At one level, the case provides commonsense guidance for trial courts who can still benefit to one extent or another from an expert’s insights, even if his process might have been flawed.

At another, it reminds us that experts are human. The Winternitz expert, who is otherwise nationally well-reputed, admitted to personnel difficulties in his practice, a loss of phone records, other “problems galore” in his office and “a variety of errors” in his records.

Trial attorneys often need experts. Some are court-appointed under Evidence Code section 730. Others are hired as private consultants or witnesses for hearings and trials. They provide anlaysis, insights and opinions beyond the abilities of lay witnesses.

But they require affirmative handling. Attorneys, charged with managing their client’s cases, are ultimately responsible for some oversight of their experts’ methodologies and procedures. We too often see counsel close their eyes in essentially delegating their cases to experts. In a court hearing just the other day, I heard opposing counsel explain to our judge that he was merely forwarding his accounting expert’s (flawed) legal arguments, as opposed to his own.

Winternitz reminds us that experts are human. “Between the lines,” it also cautions attorneys to monitor their experts and refrain from subcontracting their professional duties.

Trial Basics Seminar Success!

Our Southern California Chapter of the AAML presented the first annual Trial Basics Seminar on April 10, 2015 in Orange County.  The TBS is aimed at less experienced family law lawyers.  We designed it to (1) Reach out to potential future Fellows, (2) Help educate family law attorneys and (3) Give back to the courts and our family law community.  100 lawyers attended, with nearly that many still on the waiting list.

I was proud to serve as the event’s Dean.  Herring Law Group put in hundreds of hours of work, coordinating speakers, materials, hotel logistics and all communications.  It helped our new firm bond, and we are proud to have “made it happen.”  Ruston and Erin also attended.

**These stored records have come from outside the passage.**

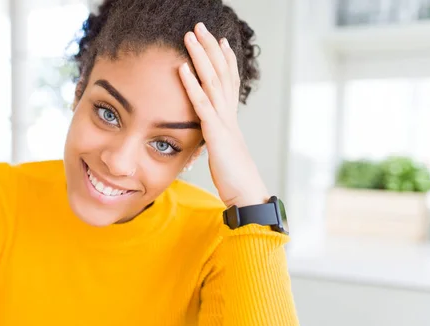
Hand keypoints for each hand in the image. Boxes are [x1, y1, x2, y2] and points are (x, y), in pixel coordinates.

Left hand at [179, 22, 268, 207]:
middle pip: (221, 72)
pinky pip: (202, 105)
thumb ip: (215, 137)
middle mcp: (229, 114)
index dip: (224, 59)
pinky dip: (192, 85)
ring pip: (213, 81)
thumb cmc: (234, 177)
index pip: (228, 81)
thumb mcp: (222, 151)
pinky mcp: (216, 134)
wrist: (246, 194)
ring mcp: (224, 121)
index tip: (218, 40)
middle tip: (201, 27)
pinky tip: (182, 68)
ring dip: (200, 57)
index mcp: (230, 117)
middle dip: (210, 48)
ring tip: (190, 36)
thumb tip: (210, 134)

My presentations included “Expert Witnesses,” “Protecting the Record/Statements of Decision” and “Post-hearing and Trial Motions.”  Activity evaluations were outstanding, with across-the-board “5 for 5” top ratings.  Comments included, “the practical tips taught were incredible,” “I learned more [about expert witnesses] in 15 minutes than I have in 10 years,” and “the content will be very useful to my own practice in terms of practical tools and approaches.”

Follow-up “break-out” sessions will be held this weekend at various law schools.  HLG looks forward to helping to grow and improve the TBS in years to come.